In GitLab 10.5, we added pages domain verification. It would be good to enhance this so that if a project has proven ownership of domain.com, a custom domain like sub.domain.com will also be automatically verified without needing to add many additional TXT records.
There are potential security concerns with this, however - I don't think it's always the case that someone who can publish records for domain.com can also control sub.domain.com. Needs more research.
Beside the automated workflow suggested here, could someone do this on a more traditional/manual way as fallback ?
In my case I really need this feature for one domain and its sub-domains. In fact, the project I host on gitlab.com was working perfect, but is now really hurt by this policy with ownership validations during 1 hour sometimes + I need to manually manage my TXT records in order not to reach limits of my DNS provider: quite a regression whilst I was already proven owner of the domain...
Could support help with this issue on a per-case basis or is it totally blocked until this feature happens to be priority ? I doubt a lot of projects actually need this, and I am afraid the feature will just get postponed until... who knows.
I have only one domain I'd like support to unlock all sub-domains for me: can do ? what steps are necessary ?
@Jonarod we don't have a concept of hierarchy anywhere for Pages domains at present, so there's no one-time hack or fix we could apply manually. Hopefully this can be scheduled quickly though, or at least given ~"Accepting Merge Requests" once we make sure the security dimension is OK.
Another solution I am thinking of could be to use sub-folders instead of sub-domains to host other sites, but that will have a huge impact for the user base...
Unfortunately I can't wait next release for that. I will probably have to switch back to github.com for this specific project then.
@nick.thomas I have been trying to figure out some solutions about this and if gitlab doesn't have a concept of hierarchy to hold domain/subdomain relationship, wouldn't it be feasible to allow wildcard subdomain as a domain entry ?
Overview
in the UI/API, allow user to add wildcard subdomain: *.mydomain.com. This would then be stored as any other domain entry.

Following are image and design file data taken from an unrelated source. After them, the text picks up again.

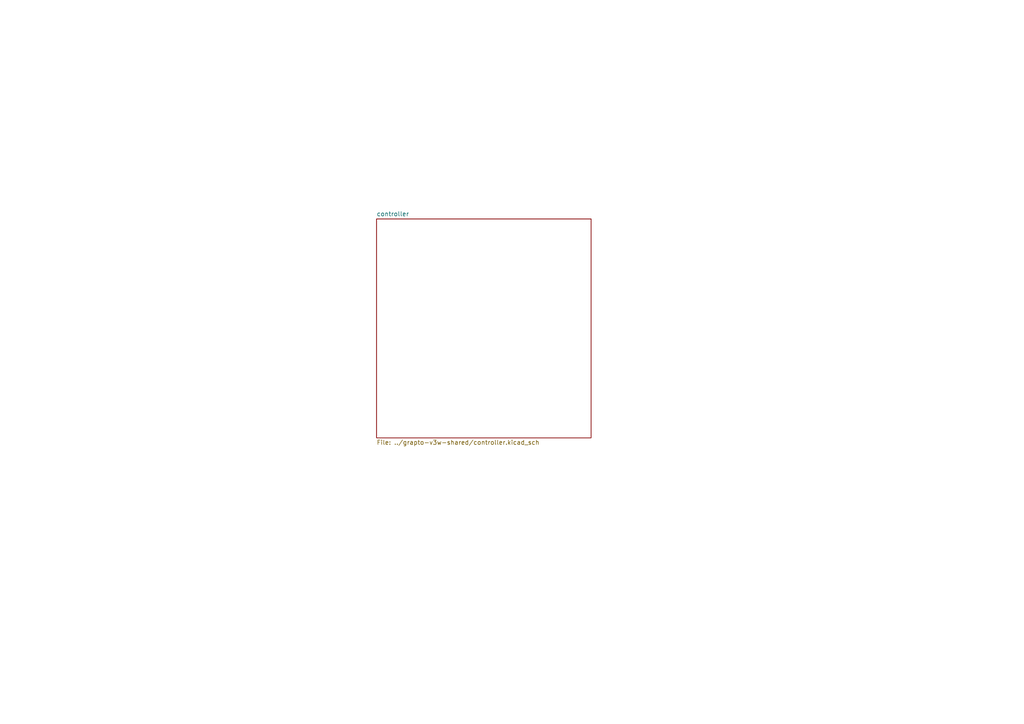
<source format=kicad_sch>
(kicad_sch (version 20230121) (generator eeschema)

  (uuid d4b2565a-3beb-4471-870f-0a9adef7d41a)

  (paper "A4")

  


  (sheet (at 109.22 63.5) (size 62.23 63.5) (fields_autoplaced)
    (stroke (width 0.1524) (type solid))
    (fill (color 0 0 0 0.0000))
    (uuid 8134e62a-92f8-41a1-9193-208391a0de17)
    (property "Sheetname" "controller" (at 109.22 62.7884 0)
      (effects (font (size 1.27 1.27)) (justify left bottom))
    )
    (property "Sheetfile" "../grapto-v3w-shared/controller.kicad_sch" (at 109.22 127.5846 0)
      (effects (font (size 1.27 1.27)) (justify left top))
    )
    (instances
      (project "grapto-v3w-right"
        (path "/d4b2565a-3beb-4471-870f-0a9adef7d41a" (page "2"))
      )
    )
  )

  (sheet_instances
    (path "/" (page "1"))
  )
)

</source>
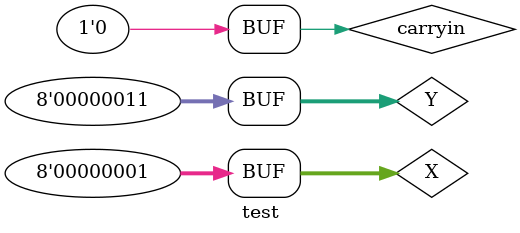
<source format=v>
module addern(carryin,X,Y,S,carryout);

input carryin;
input [7:0]X,Y;
output reg [7:0]S;
output reg carryout;
reg [8:0]C;
integer K;

always @(X,Y,carryin)
begin
	C[0]=carryin;
	for(K=0;K<8;K=K+1)
	begin
		S[K]=X[K]^Y[K]^C[K];
		C[K+1]=(X[K]&Y[K])|(X[K]&C[K])|(Y[K]&C[K]);
	end
	carryout=C[7];
end

endmodule

module test;

reg carryin;
reg [7:0]X,Y;
wire [7:0]S;
wire carryout;
addern ADD1(carryin,X,Y,S,carryout);
initial 
begin
	X=8'b00000001;
	Y=8'b00000011;
	carryin=0;
	$monitor("%x",S);
end
endmodule

</source>
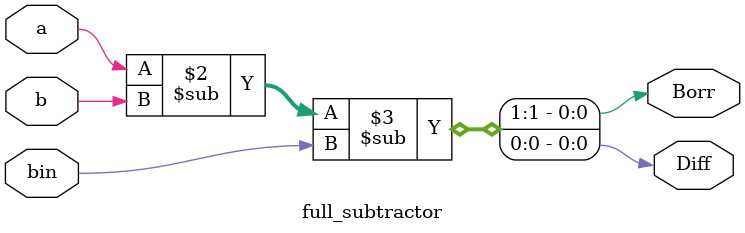
<source format=v>


`timescale 1ns / 1ps
 
module full_subtractor(
    input a,
    input b,
    input bin,
    output reg Diff,
    output reg Borr
);
    always @(*) begin
        {Borr,Diff} = (a - b) - bin;
    end
endmodule

</source>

Like other entries, a validation code is returned to be placed as a TXT record in the DNS
Verification of ownership happens
From now on, *.mydomain.com is an accepted pages domain entry for the project.
when end-user asks whatever.mydomain.com the routing mechanics would eventually point to the project.
Pros
The logic fits with current validation workflow
wildcard subdomains are not infered by default, rather it is project owner's decision to reference it as a clear will to route any sub-domains to the same project.
No domain/subdomain hierarchy to add
Cons
The routing handler that maps authorized.domain.com to project.gitlab.io has to be modified to either:
implement a slower regex pattern to match * sub-domain
have a special isWildcard := true param that will allow any incoming requests to route to project.gitlab.io
Another thing to be careful is to check if *.mydomain.com is already active for any other projects.
Implementation details
I was not able to identify where the domain validation happens in the code for me to suggest something: I'd be glad if one could point me to the handlers for both "new domain entry" and more importantly "domain routing from incoming requests".
The way I'd do this is to add a wildcard boolean to the pages_domains table. So if you have domain: example.com, wildcard: true, then Pages will serve both example.com and www.example.comwith the same certificate. Importantly for your use case, www.example.com will be implicitly verified by records added at example.com
If you want TLS on both domains and don't have a wildcard certificate, then you still need to add each domain separately, but I feel this is a nice incremental step, and it doesn't need us to break out verification status and add hierarchical information to it in order to function.
There is a downside in that we increase the amount of processing required in the gitlab-pages daemon - if it gets foo.bar.example.com, it has to check for foo.bar.example.com, bar.example.com, example.com and .com before returning a 404 error, but it's not a large cost, since it's all in-memory comparisons.
The inclusion of .com in that list above looks scary, but it isn't unless someone manages to verify the com domain somehow. And a person who could do that would be able to serve arbitrary content on any domain under .com anyway.
In support of the above, it is a bit crazy that we currently ask people to add example.com and www.example.com separately. Perhaps we can even halve the number of custom domains we have this way ;)
We could possible also have the idea of a restricted wildcard, which includes a limited number of arbitrary subdomains, for those who only want example.com and www.example.com. But that might not be necessary.
Been at this for a couple of days. And I've been among others the following article on your help site, I'm expected to have my site working with both example.com and www.example.com by adding the first as a A(NAME) record, and the latter as a CNAME to the nampespace.gitlab.io.
This is in my zone file:
mindtooth.no. 3600 IN A 35.185.44.232www.mindtooth.no. 3600 IN CNAME MindTooth.gitlab.io._gitlab-pages-verification-code.mindtooth.no TXT ###SHARED CODE###_gitlab-pages-verification-code.www.mindtooth.no TXT ###SHARED CODE###
Am I doing something wrong, is the documentation wrong, or am I excepting something magical to occur?
(Sorry for posting in this ticket, but I feel it's related to the overall discussion as well.)